Wenn Sie während Ihres Studiums finanzielle Unterstützung benötigen, kann ein Daka-Darlehen in Anspruch genommen werden. Die Daka ist ein gemeinnütziger Verein der zwölf nordrhein-westfälischen Studierendenwerke, der bereits seit über 50 Jahren Studierende mit zinslosen Darlehen fördert. Unterlagen und Informationen erhalten Sie im InfoPoint.

Welche Alternativen gibt es zum BAföG?

Noch vor dem BAföG sind die Eltern die wichtigste Finanzierungsquelle der Studierenden in Deutschland. Das ergeben die Umfragen des Deutschen Studentenwerks (sog. Sozialerhebung).

Fast zwei Drittel der Studierenden arbeiten neben dem Studium. Für die Hälfte von ihnen ist das Geld für die Finanzierung des Lebensunterhalts notwendig.
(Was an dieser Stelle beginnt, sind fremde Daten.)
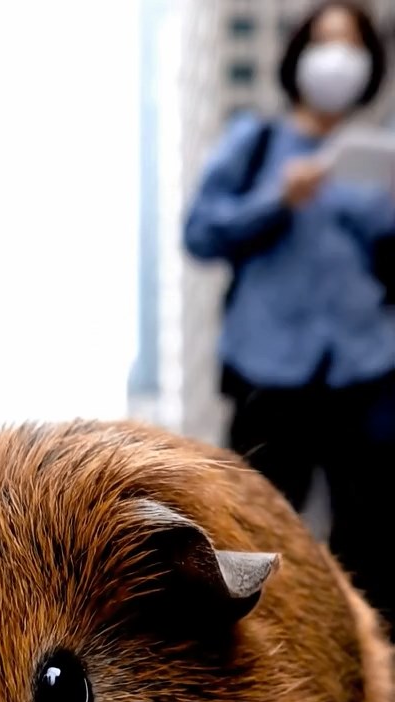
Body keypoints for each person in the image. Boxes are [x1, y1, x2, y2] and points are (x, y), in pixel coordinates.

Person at [184, 2, 395, 639]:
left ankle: (370, 686)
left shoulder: (379, 158)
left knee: (375, 547)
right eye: (324, 43)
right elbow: (201, 231)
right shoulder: (258, 144)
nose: (337, 60)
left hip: (367, 369)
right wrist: (278, 197)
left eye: (351, 46)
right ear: (298, 54)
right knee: (253, 533)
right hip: (270, 369)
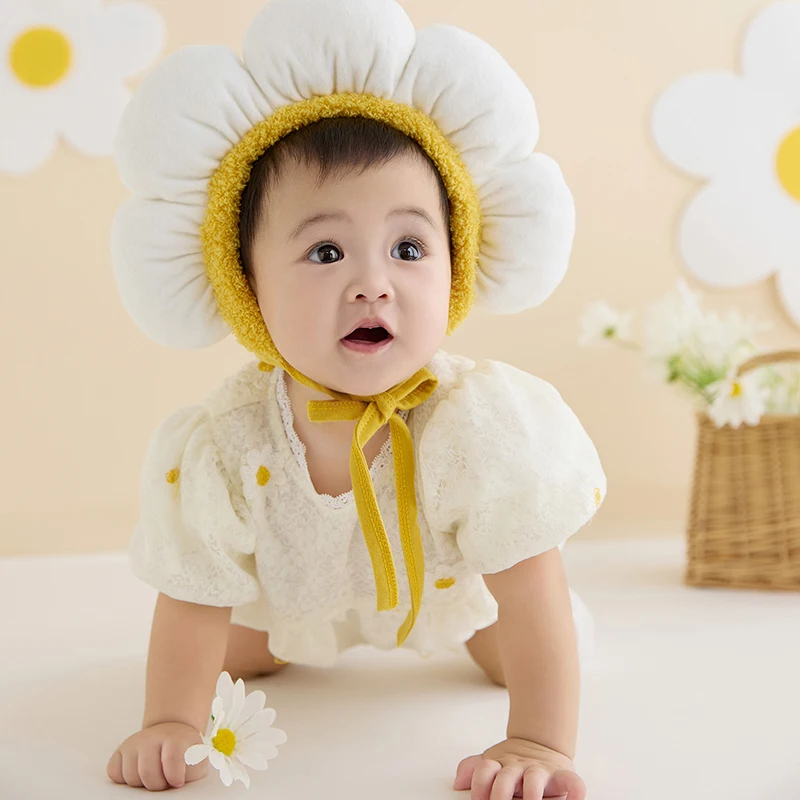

Informieren Sie sich über Job-Möglichkeiten in der Region.

Sonstige Quellen sind Stipendien, Darlehen/Kredite oder Zuwendungen von Verwandten.

So kommen für ein Studium unterschiedliche Finanzierungsformen zum Tragen, um die durchschnittlich knapp 800 EUR für die Lebenshaltungskosten zu decken. Darin enthalten sind die Miete, Fahrtkosten, Kosten für Ernährung, Kleidung, Lernmittel, Krankenversicherung, Telefon, Internet, Rundfunk- und Fernsehgebühren sowie Ausgaben für die Freizeitgestaltung.

Die Beantwortung dieser Fragen dient lediglich der ersten Information. Die Inhalte dieser Seite kann die ausführliche Beratung vor Ort im Servicecenter für Studienfinanzierung nicht ersetzen. Die Angaben erfolgen ohne Gewähr auf Vollständigkeit sowie unter Vorbehalt einer zwischenzeitlichen Änderung der Rechtslage. Ein Rechtsanspruch lässt sich hieraus nicht ableiten.